As such he proposes to actually not expose individual nodes as resources, but instead to expose the repository as a whole as the smallest granual unit. This also fits well because in our experience not only do most writes affect multiple nodes, in most cases we also wanted to read multiple nodes. For example one of the first things we added to the old Jackrabbit remote API was the ability to fetch multiple nodes at once. Furthermore one feature we heavily used was the ability to automatically fetch children of nodes up to a given depth.

Protocol format

Basically a write would then be a POST consisting of a series of operations. Now a delete of a node would in this logic also be send a part of such a POST. As repositories (though this might evolve to actually mean workspace) are the smallest granular unit a DELETE would then we used to delete an entire repository only. One of the concerns here is how to make the format compact, yet readable. Jackrabbit previously made use of JSOP, but Jackrabbit Oak will likely use a JSON Patch inspired format. That being said the implementation inside Oak will keep the serialization logic separate, so it should be possible to implement different protocols.

Reducing round trips

As stated above the decision to make repositories the smallest granular unit has a lot to do with reducing network round trips. In a way if you look at the REST spec, it essentially disregards such concerns entirely. But the reality is that even with caching, it is often necessary to reduce network round trips.

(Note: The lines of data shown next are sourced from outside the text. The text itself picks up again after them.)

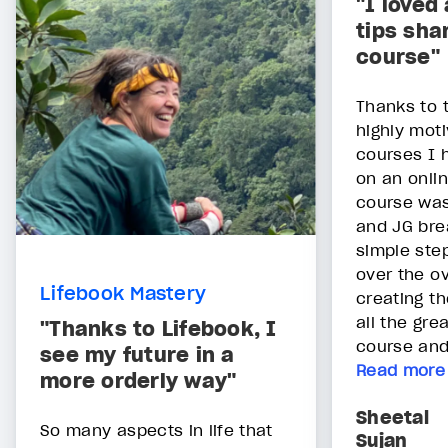
"I loved 
tips sha
course"
Thanks to 
highly moti
courses I 
on an onlin
course was
and JG bre
simple ste
over the o
Lifebook Mastery
creating th
all the gre
"Thanks to Lifebook, I
course and
see my future in a
Read more
more orderly way"
Sheetal
So many aspects in life that
Sujan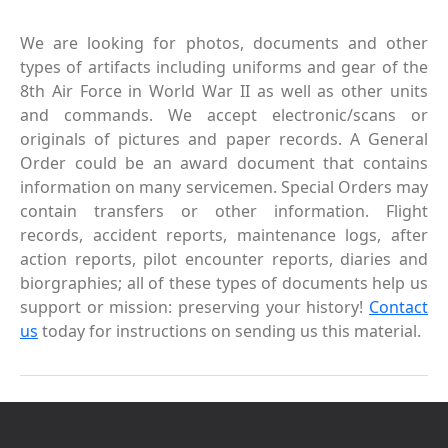
We are looking for photos, documents and other
types of artifacts including uniforms and gear of the
8th Air Force in World War II as well as other units
and commands. We accept electronic/scans or
originals of pictures and paper records. A General
Order could be an award document that contains
information on many servicemen. Special Orders may
contain transfers or other information. Flight
records, accident reports, maintenance logs, after
action reports, pilot encounter reports, diaries and
biorgraphies; all of these types of documents help us
support or mission: preserving your history!
Contact
us
today for instructions on sending us this material.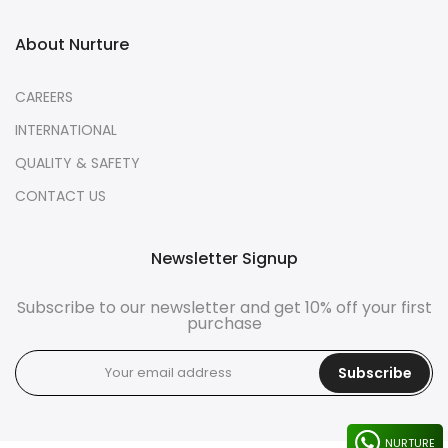
About Nurture
CAREERS
INTERNATIONAL
QUALITY & SAFETY
CONTACT US
Newsletter Signup
Subscribe to our newsletter and get 10% off your first
purchase
Subscribe
NURTURE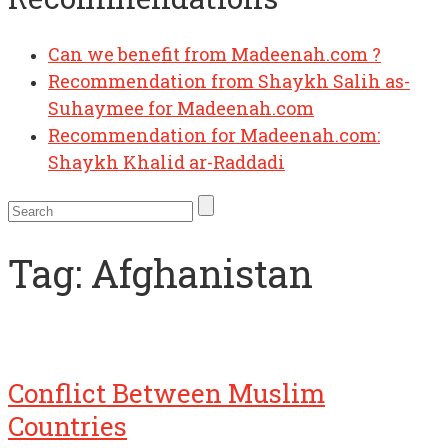
Can we benefit from Madeenah.com ?
Recommendation from Shaykh Salih as-
Suhaymee for Madeenah.com
Recommendation for Madeenah.com:
Shaykh Khalid ar-Raddadi
Tag:
Afghanistan
Conflict Between Muslim
Countries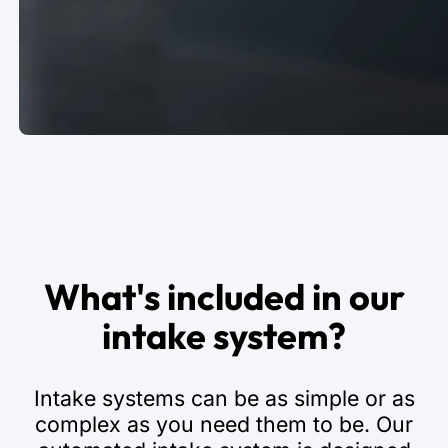
What's included in our
intake system?
Intake systems can be as simple or as
complex as you need them to be. Our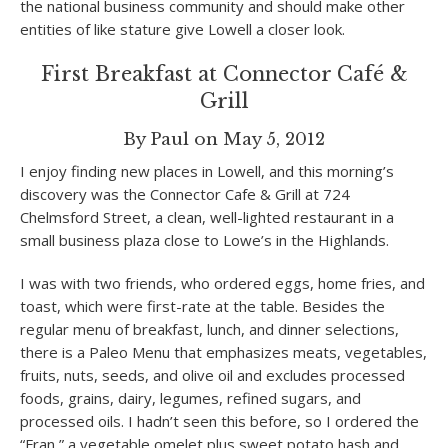
the national business community and should make other
entities of like stature give Lowell a closer look.
First Breakfast at Connector Café &
Grill
By Paul on May 5, 2012
I enjoy finding new places in Lowell, and this morning’s
discovery was the Connector Cafe & Grill at 724
Chelmsford Street, a clean, well-lighted restaurant in a
small business plaza close to Lowe’s in the Highlands.
I was with two friends, who ordered eggs, home fries, and
toast, which were first-rate at the table. Besides the
regular menu of breakfast, lunch, and dinner selections,
there is a Paleo Menu that emphasizes meats, vegetables,
fruits, nuts, seeds, and olive oil and excludes processed
foods, grains, dairy, legumes, refined sugars, and
processed oils. I hadn’t seen this before, so I ordered the
“Fran,” a vegetable omelet plus sweet potato hash and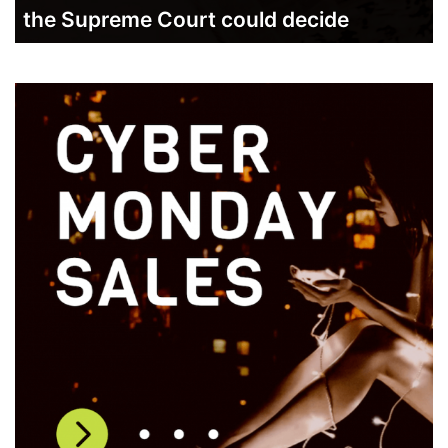
the Supreme Court could decide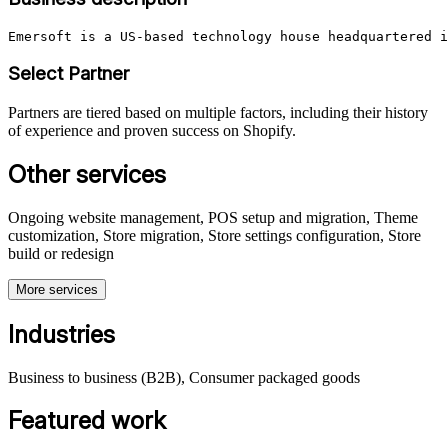
Emersoft is a US-based technology house headquartered i
Select Partner
Partners are tiered based on multiple factors, including their history
of experience and proven success on Shopify.
Other services
Ongoing website management, POS setup and migration, Theme
customization, Store migration, Store settings configuration, Store
build or redesign
More services
Industries
Business to business (B2B), Consumer packaged goods
Featured work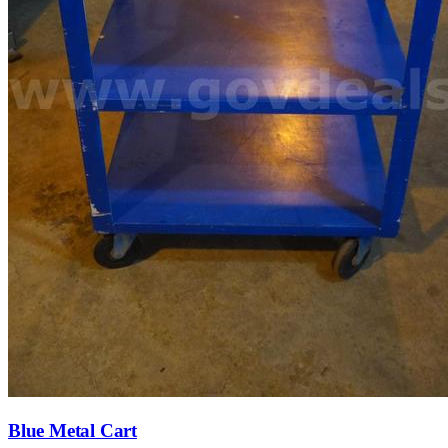
Blue Metal Cart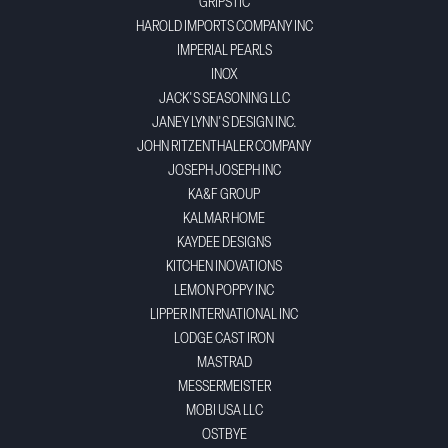
GRIPSTIC
HAROLD IMPORTS COMPANY INC
IMPERIAL PEARLS
INOX
JACK'S SEASONING LLC
JANEY LYNN'S DESIGN INC.
JOHN RITZENTHALER COMPANY
JOSEPH JOSEPH INC
KA&F GROUP
KALMAR HOME
KAYDEE DESIGNS
KITCHEN INOVATIONS
LEMON POPPY INC
LIPPER INTERNATIONAL INC
LODGE CAST IRON
MASTRAD
MESSERMEISTER
MOBI USA LLC
OSTBYE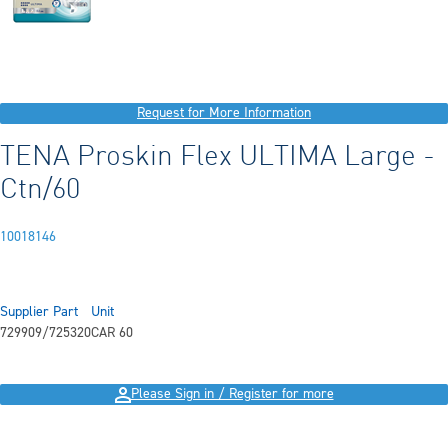
Request for More Information
TENA Proskin Flex ULTIMA Large -
Ctn/60
10018146
Supplier Part
Unit
729909/725320
CAR 60
Please Sign in / Register for more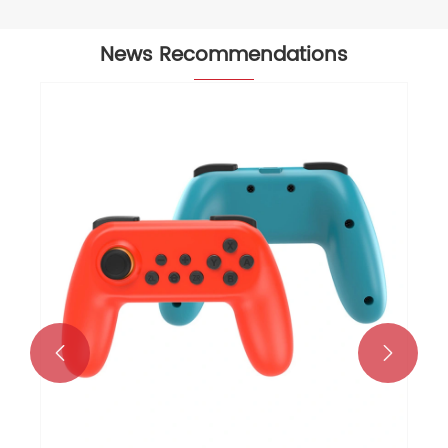
News Recommendations
How Does a Wireless Keyboard and
Mouse Combo Improve Productivity
and Comfort?
View More >>

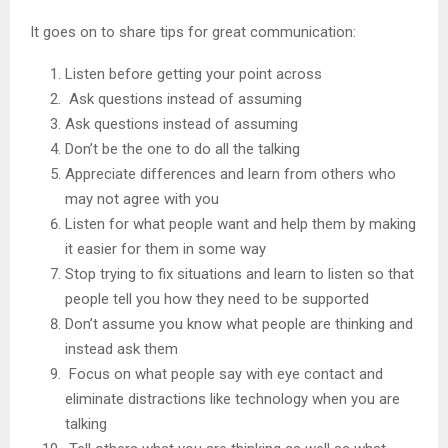
It goes on to share tips for great communication:
Listen before getting your point across
Ask questions instead of assuming
Ask questions instead of assuming
Don’t be the one to do all the talking
Appreciate differences and learn from others who
may not agree with you
Listen for what people want and help them by making
it easier for them in some way
Stop trying to fix situations and learn to listen so that
people tell you how they need to be supported
Don’t assume you know what people are thinking and
instead ask them
Focus on what people say with eye contact and
eliminate distractions like technology when you are
talking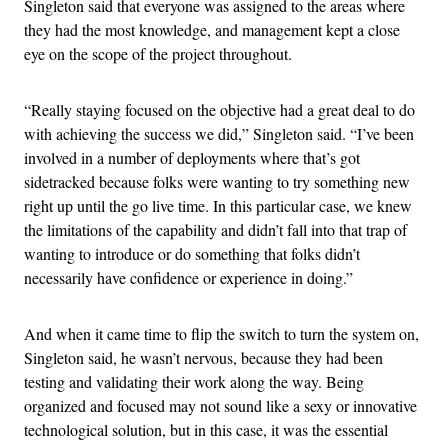
Singleton said that everyone was assigned to the areas where
they had the most knowledge, and management kept a close
eye on the scope of the project throughout.
“Really staying focused on the objective had a great deal to do
with achieving the success we did,” Singleton said. “I’ve been
involved in a number of deployments where that’s got
sidetracked because folks were wanting to try something new
right up until the go live time. In this particular case, we knew
the limitations of the capability and didn’t fall into that trap of
wanting to introduce or do something that folks didn’t
necessarily have confidence or experience in doing.”
And when it came time to flip the switch to turn the system on,
Singleton said, he wasn’t nervous, because they had been
testing and validating their work along the way. Being
organized and focused may not sound like a sexy or innovative
technological solution, but in this case, it was the essential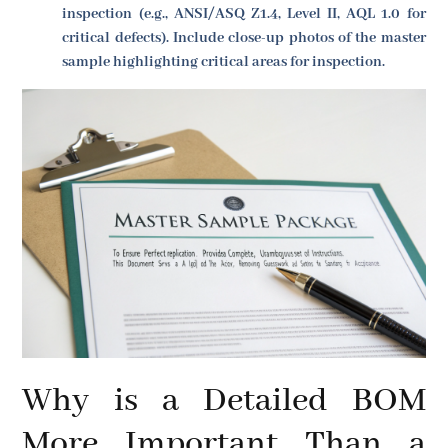
inspection (e.g., ANSI/ASQ Z1.4, Level II, AQL 1.0 for
critical defects). Include close-up photos of the master
sample highlighting critical areas for inspection.
Why is a Detailed BOM
More Important Than a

As such Francesco is planninig:

  • adding many ways to hint (or configure) Oak what additional information to return (for example it will be possible to filter child nodes that should automatically be returned by node name and node type
  • possiblity to set a limit (maybe even page through) the list of child nodes
  • possiblity to specify up to what byte size binaries should be inlined in the response
  • possiblity to filter the properties that should be returned.
  • ability to either inline binaries or send/receive them in separate requests to give full flexibility

These are all very important for PHPCR and go above the features that are available to use in the current Jackrabbit HTTP API.

Git inspiration

In order to make it easier for applications to manage concurrent writes the remoting API will also expose some of the git inspirations from the internals of Oak, specifically the revision ID. One of the out comes of the meeting was that the current revision of the server state should be returned essentially in every response to again reduce round trips and to make clients aware of concurrent writes. That being said, in general Oak will always try a 3-way merge when trying to write to the repository. Conflicts will therefore only happen when trying to write to the same property or when writing to removed a node.

Getting to work

Francesco will soon begin the implementation while maturing the current state of the API spec. The effort is being organized by subtickets attached to this Jira ticket. Contributions are specifically encouraged and maybe the new AEM squad here at Liip and some of the Symfony CMF community members will participate.